Top judges suspend Andalusia’s pioneering anti-eviction law
Popular Party government appeal accepted by Constitutional Court magistrates
The Constitutional Court has upheld an appeal lodged by the ruling conservative Popular Party against the so-called anti-eviction law introduced last year by the Socialist Party-led regional administration of Andalusia.
The court’s decision effectively signals the automatic suspension of the legislation, as Prime Minister Mariano Rajoy had requested. The regional measure allowed for the temporary expropriation of a property facing an eviction order and permitted the Andalusia administration to assume control of any property owned by the banks that stood empty and let people who had been evicted live there for up to three years. The Constitutional Court is empowered to maintain the suspension for five months, before deciding whether to extend the stay or issue a definitive ruling on the matter.

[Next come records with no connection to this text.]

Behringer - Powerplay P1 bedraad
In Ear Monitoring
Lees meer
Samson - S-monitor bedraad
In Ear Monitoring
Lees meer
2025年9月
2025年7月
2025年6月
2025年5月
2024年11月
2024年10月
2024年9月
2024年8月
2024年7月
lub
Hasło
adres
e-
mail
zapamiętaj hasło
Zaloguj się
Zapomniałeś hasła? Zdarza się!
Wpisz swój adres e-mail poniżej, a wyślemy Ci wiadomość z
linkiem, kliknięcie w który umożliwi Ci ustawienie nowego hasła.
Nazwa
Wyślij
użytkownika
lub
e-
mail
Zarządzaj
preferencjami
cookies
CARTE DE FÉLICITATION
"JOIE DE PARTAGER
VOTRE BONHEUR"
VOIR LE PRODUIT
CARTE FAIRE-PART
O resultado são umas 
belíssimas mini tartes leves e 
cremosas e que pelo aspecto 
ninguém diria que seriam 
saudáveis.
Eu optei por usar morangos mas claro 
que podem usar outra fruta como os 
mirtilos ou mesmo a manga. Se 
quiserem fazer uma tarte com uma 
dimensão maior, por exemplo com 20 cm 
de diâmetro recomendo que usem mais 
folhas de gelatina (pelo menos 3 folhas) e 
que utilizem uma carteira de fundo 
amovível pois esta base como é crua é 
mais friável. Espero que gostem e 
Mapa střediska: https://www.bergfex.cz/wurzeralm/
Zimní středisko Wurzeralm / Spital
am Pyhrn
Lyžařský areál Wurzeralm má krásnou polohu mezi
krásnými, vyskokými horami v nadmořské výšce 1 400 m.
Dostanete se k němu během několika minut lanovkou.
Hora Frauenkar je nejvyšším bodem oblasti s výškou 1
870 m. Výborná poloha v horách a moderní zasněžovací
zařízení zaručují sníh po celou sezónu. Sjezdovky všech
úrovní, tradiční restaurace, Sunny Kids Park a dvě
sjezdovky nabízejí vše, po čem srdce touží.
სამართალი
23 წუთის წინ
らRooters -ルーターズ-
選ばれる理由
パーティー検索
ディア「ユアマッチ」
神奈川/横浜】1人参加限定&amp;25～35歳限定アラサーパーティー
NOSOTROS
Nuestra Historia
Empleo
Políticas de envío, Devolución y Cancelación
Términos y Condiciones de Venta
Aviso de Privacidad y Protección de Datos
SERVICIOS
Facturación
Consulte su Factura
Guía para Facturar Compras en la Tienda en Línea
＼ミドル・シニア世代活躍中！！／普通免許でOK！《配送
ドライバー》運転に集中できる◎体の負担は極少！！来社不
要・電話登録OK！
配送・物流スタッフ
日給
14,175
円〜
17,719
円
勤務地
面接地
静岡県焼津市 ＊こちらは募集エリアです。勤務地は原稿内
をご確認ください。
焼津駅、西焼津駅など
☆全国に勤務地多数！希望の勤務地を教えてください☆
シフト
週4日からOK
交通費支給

The country’s highest legal panel imposed a temporary injunction last July after the Rajoy administration had registered an appeal the previous month against a regional decree, which later became the anti-eviction law.
Rajoy’s reasoning for both legal challenges is based on the central government’s jurisdiction, which he said Andalusia had impinged upon.
Several evictions in the Andalusia region were prevented under the legislation. In a country rocked by the global financial crisis and with unemployment standing at some 26 percent, the number of foreclosure claims reaching the courts nearly quadrupled between 2010 and 2013, according to figures from the General Council of the Judiciary legal watchdog.